On the face of it, the Japanese government and the Tokyo Electric Power Company seem to have reacted competently when an earthquake occurred some 20 kilometres from a huge nuclear facility on 16 July (see page 392).

The incident, at the Kashiwazaki-Kariwa plant in Niigata prefecture on Japan's western coast, could have been serious. Seven reactors on the largest single-site nuclear-power facility in the world were hit by a quake of magnitude 6.8, exceeding their design capacity of 6.5.

Prime Minister Shinzo Abe responded swiftly to the event, directly instructing the operator to come clean about the full facts of the case. The operator duly grovelled about some incomplete information that was released in the hours after the earthquake.

The nuclear fall-out from the incident was, thankfully, minimal. Despite a few minute leaks into cooling water and the atmosphere, and the upending of some wheelie bins containing low-level nuclear waste, the reactors and their materials seem to have been reassuringly well contained. That's a substantial engineering achievement.

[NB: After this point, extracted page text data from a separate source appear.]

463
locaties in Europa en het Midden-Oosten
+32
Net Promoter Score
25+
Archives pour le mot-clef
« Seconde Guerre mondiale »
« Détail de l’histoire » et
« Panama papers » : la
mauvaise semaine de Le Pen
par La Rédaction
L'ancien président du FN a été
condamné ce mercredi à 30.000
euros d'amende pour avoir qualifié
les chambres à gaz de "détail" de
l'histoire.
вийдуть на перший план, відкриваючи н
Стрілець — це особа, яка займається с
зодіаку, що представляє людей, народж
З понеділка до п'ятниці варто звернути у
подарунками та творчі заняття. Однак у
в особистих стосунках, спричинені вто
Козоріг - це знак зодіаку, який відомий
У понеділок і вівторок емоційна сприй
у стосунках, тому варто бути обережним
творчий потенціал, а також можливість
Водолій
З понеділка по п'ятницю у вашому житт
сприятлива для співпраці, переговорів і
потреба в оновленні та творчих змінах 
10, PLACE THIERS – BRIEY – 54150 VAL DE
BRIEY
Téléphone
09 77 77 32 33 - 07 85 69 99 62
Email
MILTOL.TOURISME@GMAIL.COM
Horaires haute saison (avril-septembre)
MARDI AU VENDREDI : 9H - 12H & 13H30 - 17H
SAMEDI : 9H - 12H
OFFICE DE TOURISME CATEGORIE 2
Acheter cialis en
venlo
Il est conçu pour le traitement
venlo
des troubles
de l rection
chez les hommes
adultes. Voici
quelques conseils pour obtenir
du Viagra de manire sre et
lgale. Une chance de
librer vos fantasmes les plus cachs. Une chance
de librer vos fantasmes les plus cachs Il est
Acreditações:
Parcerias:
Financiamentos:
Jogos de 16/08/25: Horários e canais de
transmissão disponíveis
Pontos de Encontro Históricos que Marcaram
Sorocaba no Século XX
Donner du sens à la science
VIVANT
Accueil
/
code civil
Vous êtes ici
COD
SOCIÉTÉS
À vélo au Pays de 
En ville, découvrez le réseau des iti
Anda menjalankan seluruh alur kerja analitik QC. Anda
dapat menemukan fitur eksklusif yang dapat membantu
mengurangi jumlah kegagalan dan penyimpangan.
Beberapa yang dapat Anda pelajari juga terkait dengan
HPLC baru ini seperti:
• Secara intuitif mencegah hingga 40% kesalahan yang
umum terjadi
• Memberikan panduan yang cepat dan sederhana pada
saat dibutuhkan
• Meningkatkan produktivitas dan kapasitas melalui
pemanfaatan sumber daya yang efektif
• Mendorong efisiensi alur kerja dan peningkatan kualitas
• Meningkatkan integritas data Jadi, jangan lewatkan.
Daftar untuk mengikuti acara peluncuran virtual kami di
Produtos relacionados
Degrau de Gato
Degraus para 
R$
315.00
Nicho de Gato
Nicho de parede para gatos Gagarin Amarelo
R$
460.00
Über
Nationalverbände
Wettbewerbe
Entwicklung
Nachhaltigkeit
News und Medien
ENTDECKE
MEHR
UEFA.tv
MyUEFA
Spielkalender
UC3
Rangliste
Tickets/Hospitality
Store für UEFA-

At the same time, questions are being asked about why this facility was built on a seismically active fault line. Japan manages to combine an intense hunger for nuclear-generating capacity with a dearth of seismically inactive sites. But last week's event was the third time in as many years that a nuclear power station in Japan has been subjected to an earthquake more powerful than it was designed to withstand. It would seem that the nuclear regulator, the Nuclear Safety Commission, needs to involve seismologists more fully in its site approval process — and to raise its standards. This need not preclude the construction of new facilities: nuclear power stations in Japan have already been designed and built to deal with earthquakes of magnitude 8.

The Japanese government has learned about the sublime benefits of transparency regarding nuclear power.

The power company's response also seemed a little shaky in the immediate aftermath of the quake — saying that emergency-response teams were difficult to assemble because it was the Marine Day holiday, for example, was unlikely to inspire public confidence. But the subsequent flow of information on the situation inside the plant seemed reassuringly complete. Regular updates for the local population and a comprehensive release of data on the nature of the faults caused by the earthquake combined to suggest that both the operator and the government have learned a lot — including the sublime benefits of transparency — from their shaky track record in this realm in past decades.

A larger pall is cast by the commercial consequences of the inevitable decision to close the seven reactors on the site until there has been a full assessment of the damage done. The loss of eight gigawatts of electrical-generating capacity (enough to power half of Tokyo) is a major blow despite the well-planned nature of Japan's generating system. In a precautionary move, major industrial corporations have been asked to plan reductions in their peak power consumption to help see the grid through the summer peak in electricity demand.

Global warming and high energy prices have put nuclear power firmly back in the picture around the world. Plans are afoot to build new plants in Britain and the United States, and China and India look set to press ahead with nuclear power on a significant scale.

Investors in planned nuclear plants continue to worry about waste disposal and liability issues, and look to sympathetic governments to provide assurance regarding these. Lurking in the back of their minds, however, is the ever-present risk of accidents of the sort that played havoc with the global industry at Three Mile Island, Pennsylvania, in 1979 and at Chernobyl in 1986. Another such event could undermine political support for nuclear power and so up-end their planned investments altogether, possibly before a single megawatt of power is generated and sold.

On balance, last week's events go some way towards bearing out the industry line that such unfortunate incidents can be averted. For that to remain the case will demand not revolutionary, next-generation technology, but rather a combination of diligent engineering, careful regulation and public transparency.